• Your tasks:
(a) Rewrite the passage on entrepreneurship education starting at "Variations of entrepreneurship" and ending at "to the customer/citizen/client).", putting "structures" in place of "hierarchies".
(b) In the text on entrepreneurship education, what other name is sometimes given to action-based entrepreneurship education programs?
(c) Continue the text on entrepreneurship education from its final sentence onward.

• Document text:
□ □ □

Variations of entrepreneurship education are offered at all levels of schooling from primary or secondary schools through graduate university programs.

Objectives

Entrepreneurship education focuses on the development of skills or attributes that enable the realization of opportunity, where management education is focused on the best way to operate existing hierarchies. Both approaches share an interest in achieving "profit" in some form (which in non-profit organizations or government can take the form of increased services or decreased cost or increased responsiveness to the customer/citizen/client).

Entrepreneurship education can be oriented towards different ways of realizing opportunities:

  • The most popular one is regular entrepreneurship: opening a new organization (e.g. starting a new business). The vast majority of programs on university level teach entrepreneurship in a similar way to other business degrees. However, the UK Higher Education system makes distinction between the creativity and innovation aspects, which it sees as a precursor to new venture development. Here Enterprise is defined as an ability to develop multiple ideas and opportunities that can be made real, and entrepreneurship is defined as the development of business acumen that can realise the full potential. This enables any discipline that is subject to the UK Higher Education's Quality Assurance Agency for Higher Education's guidance, to offer subject-based entrepreneurial curriculum. The European Commission set out a series of learning outcomes that address the need for European-wide perspectives on how such learning should be evaluated, and highlight the need for teacher development at all levels. Best practice guidance for schools and teachers is also available via the Directorate-General for Enterprise and Industry's Entrepreneurship 2020 Unit. Moreover, in 2015 the OECD partnered the European Commission to produce guidance for the development of skills and competencies for entrepreneurship. An alternative approach is action-based entrepreneurship education programs. This is sometimes also labelled as venture creation programs (VCP). In these programs the students launch a new business as an integral part of the learning process. The most comprehensive VCP programs therefore also run a business incubator on site and operate over a long time period (e.g. 1–2 years).

□ □ □

• Dataset content:
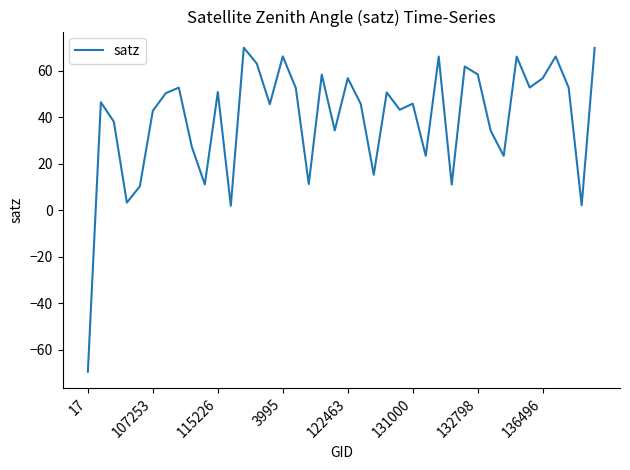

What is the greatest value displayed?

69.9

□ □ □

• Responses to the tasks:
(a)
Variations of entrepreneurship education are offered at all levels of schooling from primary or secondary schools through graduate university programs.

Objectives

Entrepreneurship education focuses on the development of skills or attributes that enable the realization of opportunity, where management education is focused on the best way to operate existing structures. Both approaches share an interest in achieving "profit" in some form (which in non-profit organizations or government can take the form of increased services or decreased cost or increased responsiveness to the customer/citizen/client).

(b) Venture creation programs (VCP).

(c)
  • Another approach is to promote innovation or introduce new products or services or markets in existing firms. This approach is called corporate entrepreneurship or Intrapreneurship, and was made popular by author Gifford Pinchot in his book of the same name. Newer research indicates that clustering is now a driving factor. Clustering occurs when a group of employees breaks off from the parent company to found a new company but continues to do business with the parent. Silicon Valley is one such cluster, grown very large.
  • A recent approach involves creating charitable organizations (or portions of existing charities) which are designed to be self-supporting in addition to doing their good works. This is usually called social entrepreneurship or social venturing. Even a version of public sector entrepreneurship has come into being in governments, with an increased focus on innovation and customer service. This approach got its start in the policies of the United Kingdom's Margaret Thatcher and the United States' Ronald Reagan.
  • Entrepreneurship is also being developed as a way of developing skills such as risk-taking and problem solving that facilitate achievement of life goals and in education.